Cuando éramos niños un apagón reunía a toda la familia y recuperaba las velas que había guardado la abuela en la despensa, pegadas a un plato, o las palomillas de Todos los Santos. El televisor volvía a ser un vidrio vulgar. Este es un apagón diferente, una especie de bucle surrealista en el que ya solo falta un grupo de ovejas cruzando el salón camino de la Serra del Porquet o todos los autos atrapados de la Autopista del Sur. El mundo vive hoy en la República Purgatorio, donde miles de héroes y heroínas pelean a brazo partido para tratar de taponar la vía de agua de la ola de gente que nos falta para siempre cada mañana, esperando que de nuestros dedos no se escurra el agua de vidas humanas como se escurre lentamente en el lavabo después de frotarnos minuto y medio.

Pero no todas las familias están unidas en este confinamiento. El Estado de Alarma ha separado familias como un muro de Berlín: ha roto custodias compartidas, ha hecho añicos visitas de tarde, meriendas en parque, recogidas para los entrenos, comidas en casa de madres y padres, sobremesas de siesta rápida y lleva cuidado con el coche.

Cada mañana, como a tantos, el móvil me notifica el número de personas que nos han dejado para siempre sin poder despedirse. Cada mañana me despierto y me siento sobre la cama esperando que la cifra sea menor: 462, 514, 738...Y cruzando los dedos para que mañana sean menos que los últimos 655.

Reconozco que vivo hace añares con poca esperanza y menos convencimiento en algunas cosas. Pero cuando uno lee esas pequeñas historias de enfermeros, médicas, cuando a uno le comparten ese vídeo donde la maestra se pasa horas en su salón explicando un sintagma verbal y no ceja por mucho que sus nuevos alumnos binarios sigan siendo los mismos viejos gamberros atómicos, uno no tiene más remedio que seguir creyendo que podemos progresar adecuadamente como país.
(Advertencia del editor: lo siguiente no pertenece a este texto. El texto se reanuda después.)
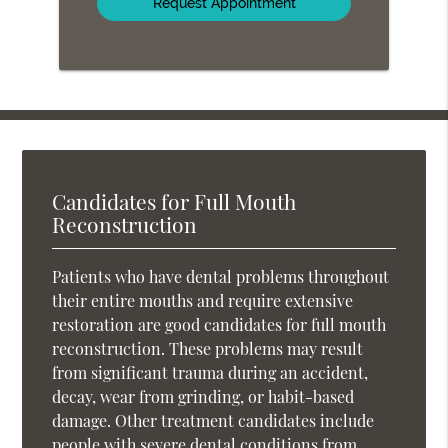
Candidates for Full Mouth
Reconstruction
Patients who have dental problems throughout
their entire mouths and require extensive
restoration are good candidates for full mouth
reconstruction. These problems may result
from significant trauma during an accident,
decay, wear from grinding, or habit-based
damage. Other treatment candidates include
people with severe dental conditions from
Podemos progresar sobre todo si caemos en la cuenta de que cuando todo falla nos queda nuestra sociedad, esa que defiende el bien común poniéndose del lado de los hospitales públicos, de la educación pública, de toda res publica, de cada función pública a la que contribuir en la medida de nuestras posibilidades para poder seguir siendo lo que somos los españoles ante las mayores tragedias: solidarios y guasones.

Afortunadamente, en estos días de confinamiento veo que este país no le han cambiado las crisis y no le faltan mediocentros polivalentes que salgan en el tiempo de descuento para tratar de arrancarle un punto al campeonato de la vida mediante el sentido del humor.

Esto pasará. Tengo la certidumbre de que la pandemia no nos cambiará demasiado y que en nuestra política los desprendidos persistirán en su tozudez de serlo lo mismo que los narcisistas aumentarán aún más su dosis de egocentrismo. Sé que nos costará recordar que Olivia, Luis, Alfredo, Marta, Encarna y otros que sumarán infelizmente miles ya no estarán para hacernos ver la fragilidad sobre la que edificamos nuestras vidas en común. Buscaremos un lugar para honrarlos, atornillaremos una placa en alguna escultura con las mejores intenciones y al verla detrás de la ventanilla recordaremos los tiempos de confinamiento y volveremos al presente afortunadamente inmune a la Covid-19.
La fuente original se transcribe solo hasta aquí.